A third approach to the uniqueness of contributing to the Mishkan without initially knowing that it was for the Mishkan relates to the condition attached to their contributions. The Torah states, “…And they shall take for Me an offering.”
Commentators note that it does not say “they shall give Me an offering,” but rather “they shall take…”
In addition, the words “for Me,” Rashi explains, implies that their giving shall be in His name.
What do these two provisions suggest?
There are two ways one can perform a Mitzvah. The first is for us to respond to a command from on High and give and submit ourselves to the will of the Commander. In this mode, it doesn’t require that we develop an understanding of and appreciating for the Commander. We don’t have to know His name; His characteristics and attributes. It requires only the commitment to give and submit to the Commander who is above and beyond us.
There is, however, a second approach to giving: It is when we identify with the Commander and appreciate His role as it is reflected through His name. The name identifies certain Divine attributes associated with the command; when appreciated it deepens our commitment  because it allows us to internalize the commandment.  
With this approach we are not just giving we are also receiving because we have internalized the contribution and empowered it to uplift us, which is the simple translation of the word Terumah, which is usually translated as offering.
This explains what was unique about the reversal of the test of not knowing the cause for which they were told to contribute,.
Had they known the cause, it would have been much easier for them to internalize the value and the importance of their contribution to the Mishkan.  
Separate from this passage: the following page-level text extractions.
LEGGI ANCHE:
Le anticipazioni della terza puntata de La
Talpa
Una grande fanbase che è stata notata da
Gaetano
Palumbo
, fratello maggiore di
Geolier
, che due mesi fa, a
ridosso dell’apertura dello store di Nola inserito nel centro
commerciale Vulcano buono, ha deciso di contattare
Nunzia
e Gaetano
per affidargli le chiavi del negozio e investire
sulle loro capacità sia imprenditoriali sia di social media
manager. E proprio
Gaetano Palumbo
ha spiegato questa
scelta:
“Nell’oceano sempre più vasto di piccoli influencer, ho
Not knowing, initially, what the cause was, they went beyond just giving in response to a command from an unknowable and inscrutable G‑d. They actually internalized it and felt that they were receiving as much as giving.
To summarize:
By G‑d first telling them to give and afterward revealing the cause for which they had to give, was unique because:
a) It was not just some amorphous, theoretical cause; it was a specific command to give of their wealth, without knowing for what purpose.
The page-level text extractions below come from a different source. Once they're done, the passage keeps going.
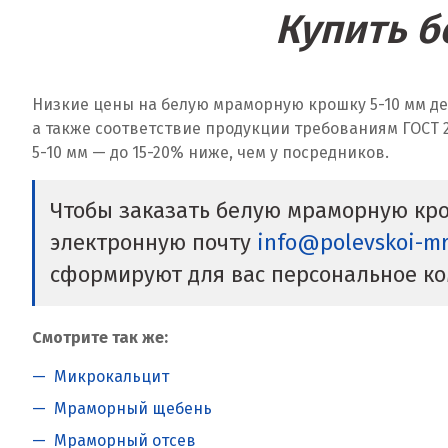
Купить б
Низкие цены на белую мраморную крошку 5-10 мм д
а также соответствие продукции требованиям ГОСТ 
5-10 мм — до 15-20% ниже, чем у посредников.
Чтобы заказать белую мраморную кро
электронную почту
info@polevskoi-m
сформируют для вас персональное к
Смотрите так же:
Микрокальцит
Мраморный щебень
Мраморный отсев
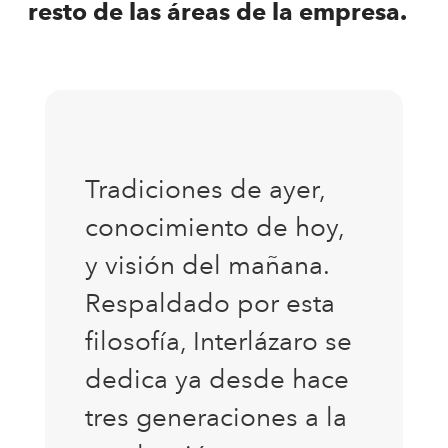
resto de las áreas de la empresa.
Tradiciones de ayer,
conocimiento de hoy,
y visión del mañana.
Respaldado por esta
filosofía, Interlázaro se
dedica ya desde hace
tres generaciones a la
b) This command came after their loving relationship with G‑d was shattered by the sin of the Golden Calf. Yet, it did not weaken their dedication to give without even knowing for what and why they were giving.
c) They were asked not only to give but also to take, absorb and internalize their giving, without the luxury of knowing for what and why.
Preparing for Moshiach and Redemption
As the Rebbe told us, we are living on the very threshold of the Messianic Age. The Messianic Age will bring about the building of the Third Bais Hamikdash; the conduit for G‑d’s revelation throughout the world. 
We are asked to contribute towards this objective by the Mitzvos we do now.
Our Mitzvah observance will be ideal and complete when we apply the foregoing three points:
First, we must not just hope and wait for Moshiach in a general, non-descript fashion but commit ourselves to specific actions that hasten and prepare us for the Redemption, such as giving tzedakah and learning the parts of Torah that deal with Moshiach and Redemption.
Second, even when it seems that Galus conditions and attitudes define our lives and our relationship with G‑d is wanting, we still will give of ourselves unconditionally as if we are in the state of Redemption.
Third, and equally important, we do not just give and submit without feeling. We must allow the light of Redemption to enter into our consciousness, our minds and hearts, and fully internalize its energy.